WAMPSVILLE — Madison County Chairman John M. Becker joined representatives from county governments across New York in Albany at the State Capitol on Wednesday to voice their concerns over potential changes to the Medicaid program and call on state lawmakers to maintain current Medicaid cost control caps.
The day long event was hosted by the New York State Association of Counties (NYSAC).
“As we have always done, counties stand united behind lowering the cost of Medicaid and improving the quality of care for those in need,” said NYSAC President John F. Marren, the Ontario County Chair. “However, any state Medicaid proposal must protect local taxpayers and services by keeping the current cost control caps in place.”
New York is one of the few states in the nation to require county funds to cover the cost of Medicaid, and the only one that required county taxpayers to fund a full half of the State’s share when it was implemented in 1966, NYSAC officials said.
Counties and New York City fund $7.6 billion of the state’s more than $70 billion Medicaid program. In 2012, to help counties and local governments adhere to the 2% property tax cap, Gov. Andrew M. Cuomo and state lawmakers enacted a zero growth Medicaid cap. The cap helped counties stabilize and, in some cases, reduce county property tax rate levies.
“We are willing to partner with the state to find ways to manage Medicaid costs and improve the quality of care for our residents,” said John M. Becker, Madison County chairman. “But local taxpayers can’t afford additional tax increases or cuts to services, which is why we must maintain the current state cost control caps.”

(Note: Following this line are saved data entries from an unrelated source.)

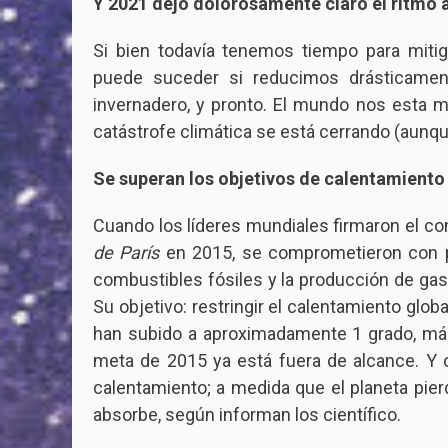
Y 2021 dejó dolorosamente claro el ritmo 
Si bien todavía tenemos tiempo para mitig
puede suceder si reducimos drásticamen
invernadero, y pronto. El mundo nos esta m
catástrofe climática se está cerrando (aunq
Se superan los objetivos de calentamiento
Cuando los líderes mundiales firmaron el c
de París
en 2015, se comprometieron con pl
combustibles fósiles y la producción de gas
Su objetivo: restringir el calentamiento glo
han subido a aproximadamente 1 grado, más c
meta de 2015 ya está fuera de alcance. Y c
calentamiento; a medida que el planeta pierd
absorbe, según informan los científico.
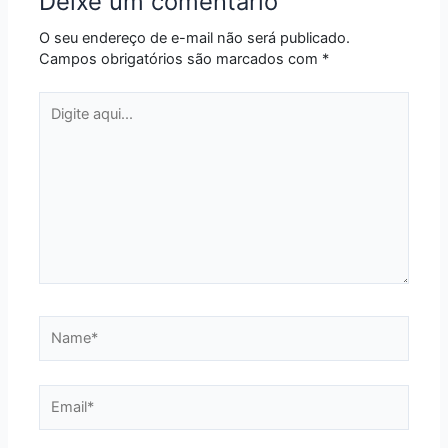
Deixe um comentário
O seu endereço de e-mail não será publicado.
Campos obrigatórios são marcados com
*
Digite
aqui...
Name*
Email*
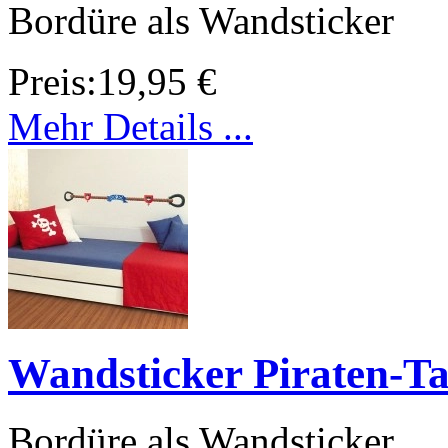
Bordüre als Wandsticker
Preis:
19,95 €
Mehr Details ...
Wandsticker Piraten-Ta
Bordüre als Wandsticker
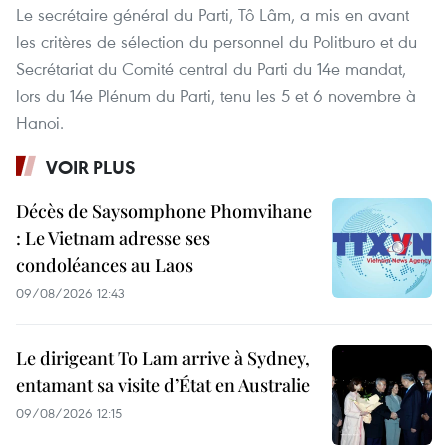
Le secrétaire général du Parti, Tô Lâm, a mis en avant
les critères de sélection du personnel du Politburo et du
Secrétariat du Comité central du Parti du 14e mandat,
lors du 14e Plénum du Parti, tenu les 5 et 6 novembre à
Hanoi.
VOIR PLUS
Décès de Saysomphone Phomvihane
: Le Vietnam adresse ses
condoléances au Laos
09/08/2026 12:43
Le dirigeant To Lam arrive à Sydney,
entamant sa visite d’État en Australie
09/08/2026 12:15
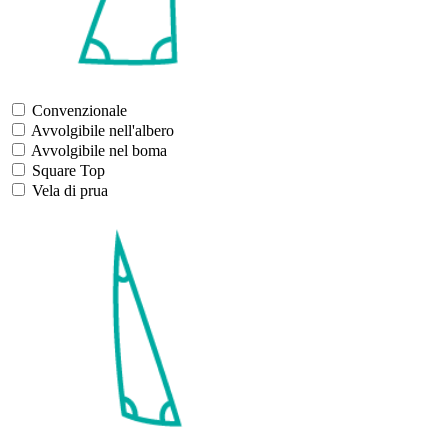
Convenzionale
Avvolgibile nell'albero
Avvolgibile nel boma
Square Top
Vela di prua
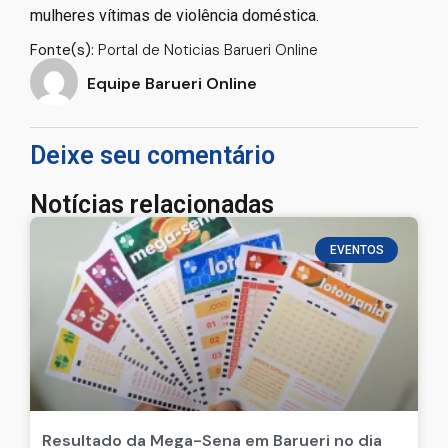
mulheres vítimas de violência doméstica.
Fonte(s):
Portal de Noticias Barueri Online
Equipe Barueri Online
Deixe seu comentário
Notícias relacionadas
EVENTOS
Resultado da Mega-Sena em Barueri no dia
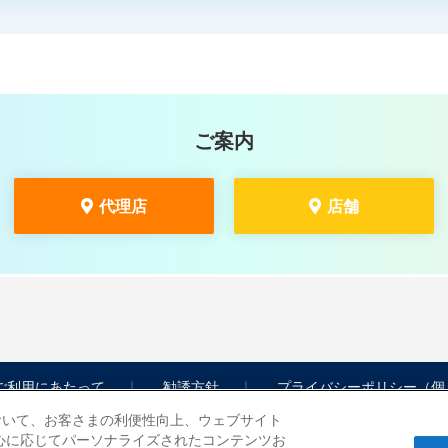
ご案内
代理店
店舗
ご利用にあたって
勧誘方針
プライバシーポリシー（個
において、お客さまの利便性向上、ウェブサイト
心に応じてパーソナライズされたコンテンツお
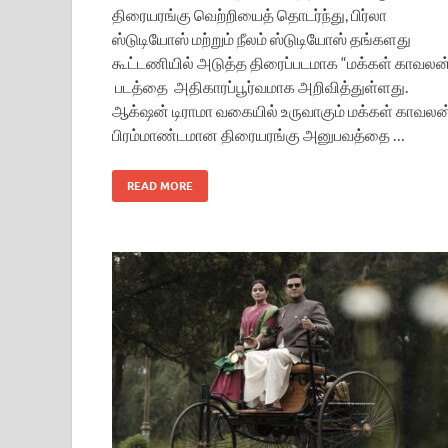
திரையரங்கு வெற்றியைத் தொடர்ந்து, பிர்லா
ஸ்டுடியோஸ் மற்றும் நீலம் ஸ்டுடியோஸ் தங்களது
கூட்டணியில் அடுத்த திரைப்படமாக “மக்கள் காவலன
படத்தை அதிகாரப்பூர்வமாக அறிவித்துள்ளது.
ஆக்‌ஷன் டிராமா வகையில் உருவாகும் மக்கள் காவலன்
பிரம்மாண்டமான திரையரங்கு அனுபவத்தை …
READ MORE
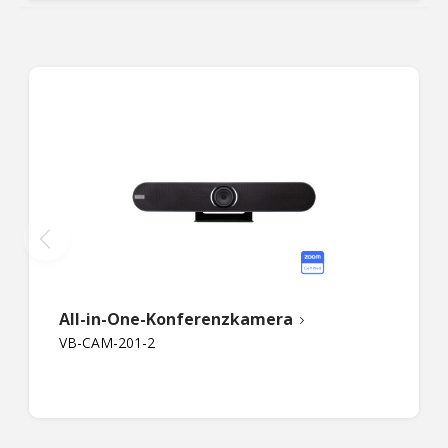
All-in-One-Konferenzkamera
VB-CAM-201-2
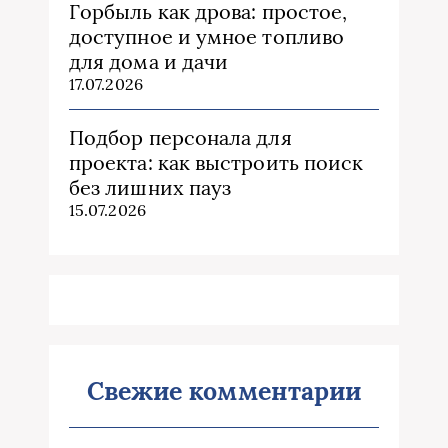
Горбыль как дрова: простое,
доступное и умное топливо
для дома и дачи
17.07.2026
Подбор персонала для
проекта: как выстроить поиск
без лишних пауз
15.07.2026
Свежие комментарии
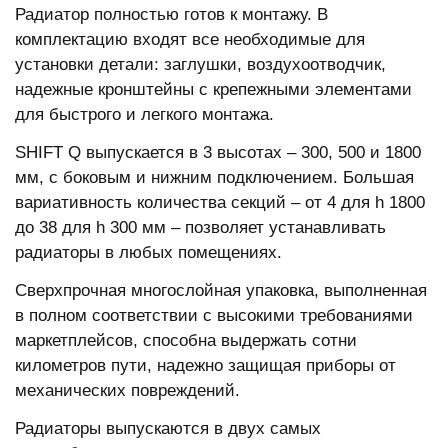
Радиатор полностью готов к монтажу. В
комплектацию входят все необходимые для
установки детали: заглушки, воздухоотводчик,
надежные кронштейны с крепежными элементами
для быстрого и легкого монтажа.
SHIFT Q выпускается в 3 высотах – 300, 500 и 1800
мм, с боковым и нижним подключением. Большая
вариативность количества секций – от 4 для h 1800
до 38 для h 300 мм – позволяет устанавливать
радиаторы в любых помещениях.
Сверхпрочная многослойная упаковка, выполненная
в полном соответствии с высокими требованиями
маркетплейсов, способна выдержать сотни
километров пути, надежно защищая приборы от
механических повреждений.
Радиаторы выпускаются в двух самых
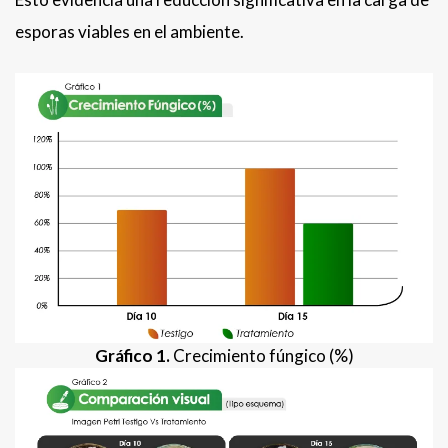
esporas viables en el ambiente.
Gráfico 1.
Crecimiento fúngico (%)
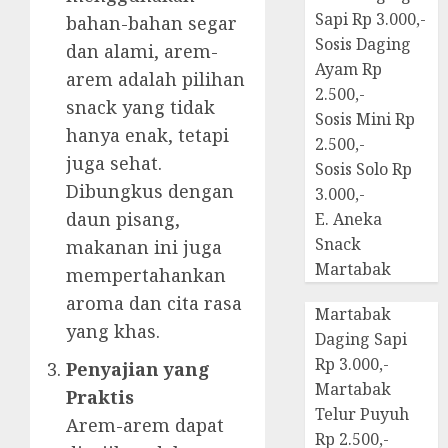
Sapi Rp 3.000,-
bahan-bahan segar
Sosis Daging
dan alami, arem-
Ayam Rp
arem adalah pilihan
2.500,-
snack yang tidak
Sosis Mini Rp
hanya enak, tetapi
2.500,-
juga sehat.
Sosis Solo Rp
Dibungkus dengan
3.000,-
daun pisang,
E. Aneka
Snack
makanan ini juga
Martabak
mempertahankan
aroma dan cita rasa
Martabak
yang khas.
Daging Sapi
Rp 3.000,-
Penyajian yang
Martabak
Praktis
Telur Puyuh
Arem-arem dapat
Rp 2.500,-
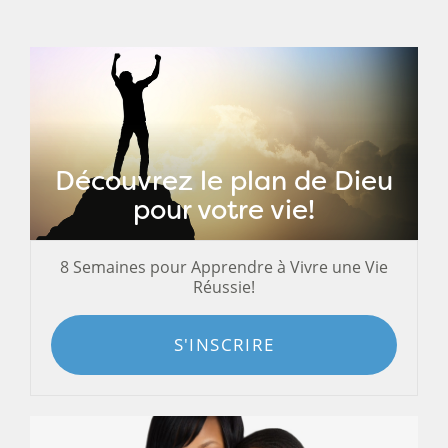
Découvrez le plan de Dieu
pour votre vie!
8 Semaines pour Apprendre à Vivre une Vie
Réussie!
S'INSCRIRE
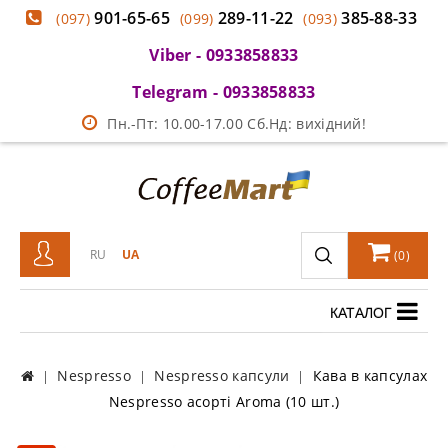
901-65-65
289-11-22
385-88-33
(097)
(099)
(093)
Viber - 0933858833
Telegram - 0933858833
Пн.-Пт: 10.00-17.00 Сб.Нд: вихідний!
RU
UA
(
0
)
КАТАЛОГ
Nespresso
Nespresso капсули
Кава в капсулах
Nespresso асорті Aroma (10 шт.)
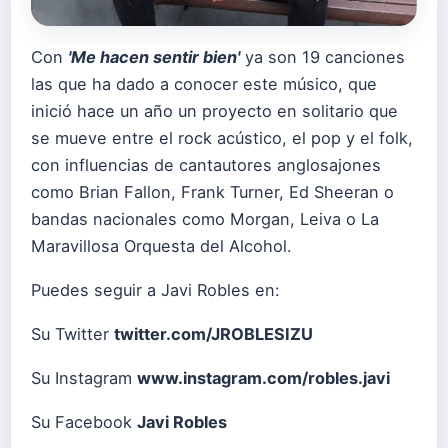
Con
'Me hacen sentir bien'
ya son 19 canciones
las que ha dado a conocer este músico, que
inició hace un año un proyecto en solitario que
se mueve entre el rock acústico, el pop y el folk,
con influencias de cantautores anglosajones
como Brian Fallon, Frank Turner, Ed Sheeran o
bandas nacionales como Morgan, Leiva o La
Maravillosa Orquesta del Alcohol.
Puedes seguir a Javi Robles en:
Su Twitter
twitter.com/JROBLESIZU
Su Instagram
www.instagram.com/robles.javi
Su Facebook
Javi Robles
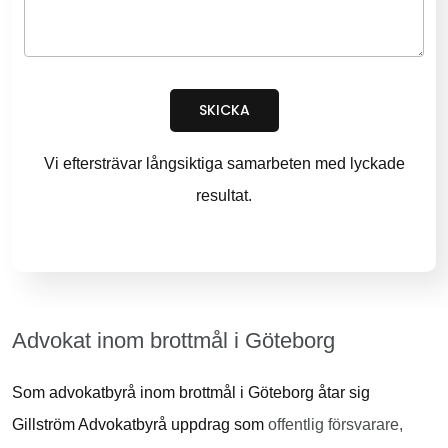
SKICKA
Vi eftersträvar långsiktiga samarbeten med lyckade
resultat.
Advokat inom brottmål i Göteborg
Som advokatbyrå inom brottmål i Göteborg åtar sig
Gillström Advokatbyrå uppdrag som
offentlig försvarare,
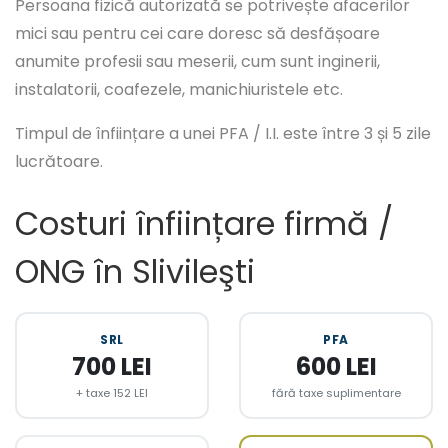
Persoana fizică autorizată se potrivește afacerilor
mici sau pentru cei care doresc să desfășoare
anumite profesii sau meserii, cum sunt inginerii,
instalatorii, coafezele, manichiuristele etc.
Timpul de înființare a unei PFA / I.I. este între 3 și 5 zile
lucrătoare.
Costuri înființare firmă /
ONG în Slivileşti
SRL
PFA
700 LEI
600 LEI
+ taxe 152 LEI
fără taxe suplimentare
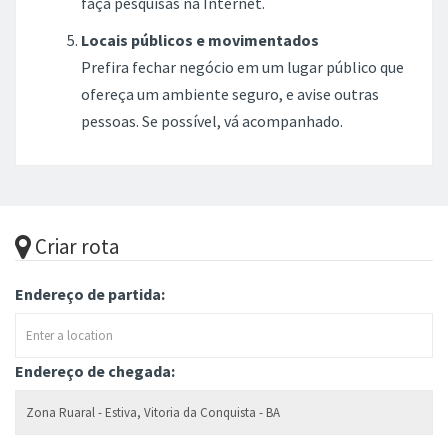
faça pesquisas na Internet.
Locais públicos e movimentados
Prefira fechar negócio em um lugar público que
ofereça um ambiente seguro, e avise outras
pessoas. Se possível, vá acompanhado.
Criar rota
Endereço de partida:
Endereço de chegada:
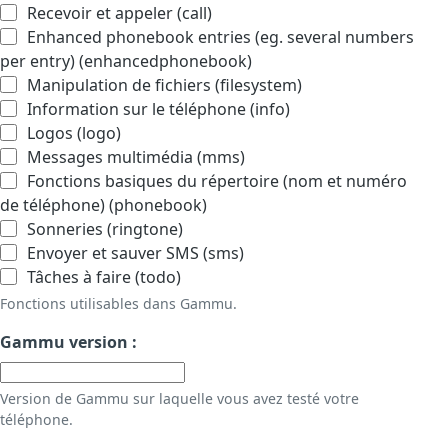
Recevoir et appeler (call)
Enhanced phonebook entries (eg. several numbers
per entry) (enhancedphonebook)
Manipulation de fichiers (filesystem)
Information sur le téléphone (info)
Logos (logo)
Messages multimédia (mms)
Fonctions basiques du répertoire (nom et numéro
de téléphone) (phonebook)
Sonneries (ringtone)
Envoyer et sauver SMS (sms)
Tâches à faire (todo)
Fonctions utilisables dans Gammu.
Gammu version :
Version de Gammu sur laquelle vous avez testé votre
téléphone.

The proposals contained in the governor’s proposed executive budget are projected to shift approximately $150 million in additional costs on to New York counties. In Madison County, that could be an extra $11 million in costs, officials said, which could result in dramatic increases in property taxes or cuts to services including: veterans’ services, public safety services, road maintenance and repair, youth services, public libraries, STOP-DWI initiatives, Meals on Wheels and other senior services, tourism promotion, and more.
“We recognize that the Medicaid program has been growing and is making a real difference in many people’s lives,” Becker said. “But these costs are not controlled by counties and we think it’s unfair to ask local taxpayers to foot the bill for increases that counties don’t control.”